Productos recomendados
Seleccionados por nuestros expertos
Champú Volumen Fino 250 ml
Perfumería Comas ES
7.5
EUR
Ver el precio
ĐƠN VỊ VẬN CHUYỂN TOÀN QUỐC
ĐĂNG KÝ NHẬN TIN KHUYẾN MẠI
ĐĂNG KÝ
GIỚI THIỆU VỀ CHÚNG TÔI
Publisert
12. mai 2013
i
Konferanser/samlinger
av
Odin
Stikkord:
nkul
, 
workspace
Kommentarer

• Task prompt: Once you have read the records above, write them out again exactly.

• Answer space:
Productos recomendados
Seleccionados por nuestros expertos
Champú Volumen Fino 250 ml
Perfumería Comas ES
7.5
EUR
Ver el precio
ĐƠN VỊ VẬN CHUYỂN TOÀN QUỐC
ĐĂNG KÝ NHẬN TIN KHUYẾN MẠI
ĐĂNG KÝ
GIỚI THIỆU VỀ CHÚNG TÔI
Publisert
12. mai 2013
i
Konferanser/samlinger
av
Odin
Stikkord:
nkul
, 
workspace
Kommentarer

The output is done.